00:45:16.500 But there's something about, I mean, just based on these two examples, I would expect that
00:45:23.900 being able to reframe what one is doing, even if one has to do it, which is to say, think
00:45:31.560 differently about one's situation, and pay attention more carefully to one's experience, which is
00:45:39.280 to say, actually become interested even in what is routine and repetitive.
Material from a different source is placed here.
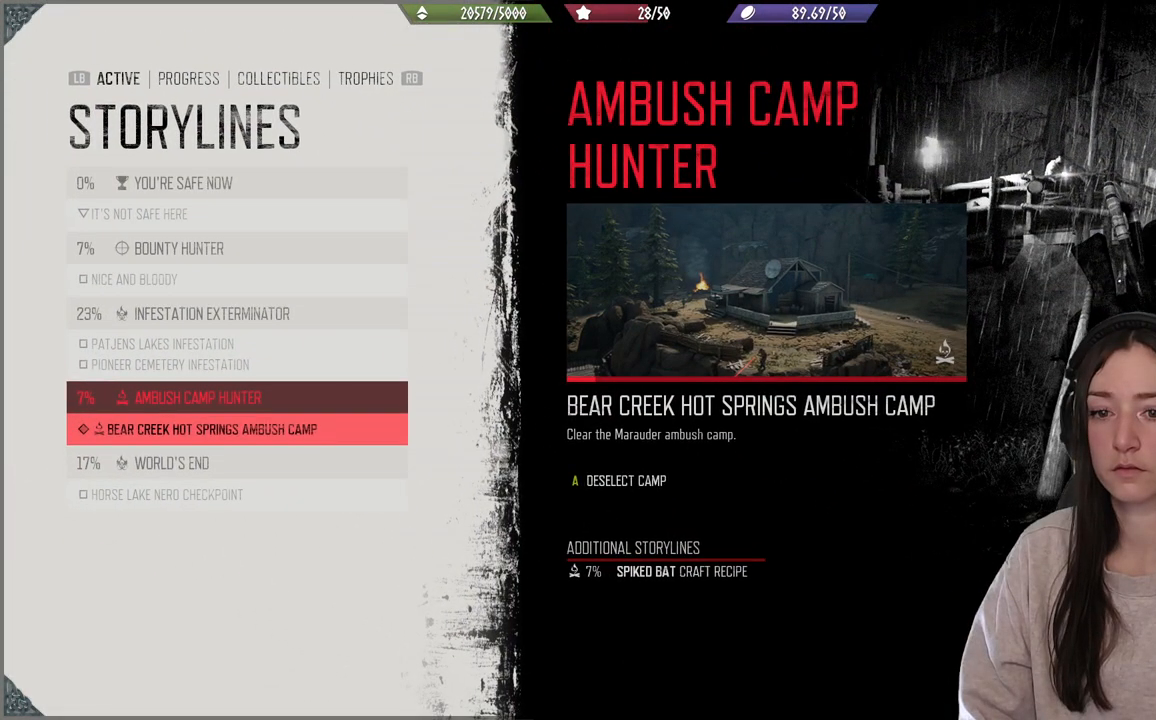
{"buttons": [], "left_stick": "center", "right_stick": "center", "events": []}
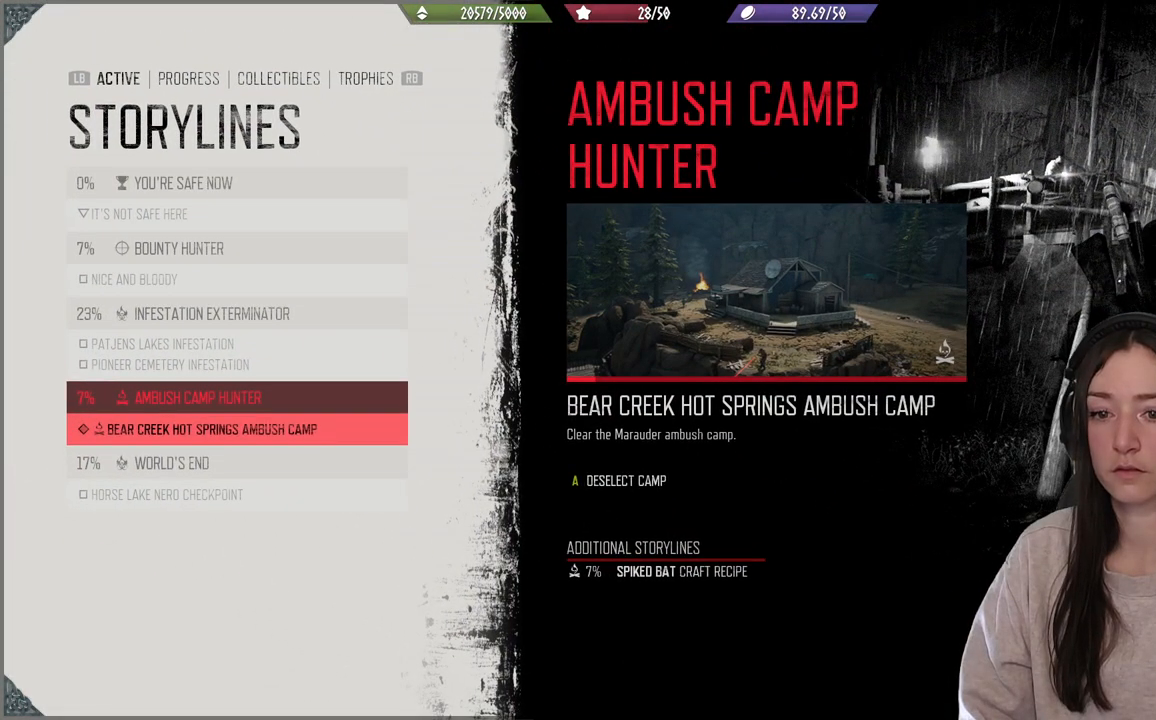
{"buttons": [], "left_stick": "center", "right_stick": "center", "events": []}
00:45:45.860 Again, I'm not discounting the fact that making substantive changes to what one is doing may
00:45:50.060 in fact be warranted.
00:45:51.000 But it is just possible to not be unhappy doing something that is classically boring and
00:45:57.720 menial and without purpose.
00:46:00.560 Ironically, what happens when you look at what people do when they join religious cults or
00:46:06.880 religion, traditionally, they submit themselves to some course of training that is about crushing
00:46:15.480 or at least rebuffing their egocentricity and their notion of deriving meaning from their
00:46:22.320 extrinsic accomplishments and the story they're telling themselves about how they're not normal,
00:46:27.600 they're extraordinary in some way. And so you have these Ivy League-trained attorneys and
00:46:32.700 businessmen going to Rajneesh's ashram and they're being asked to scrub toilets and dig
00:46:38.420 ditches. I mean, it's a cliche of what happens to a self-important person who's successful when he or
00:46:44.320 she gets into the company of some religious adept, whether he's a fraud or not. But the truth is,
00:46:50.220 it actually works for people. People are not pretending to have punched through to some new
00:46:56.540 level of will-being and happiness.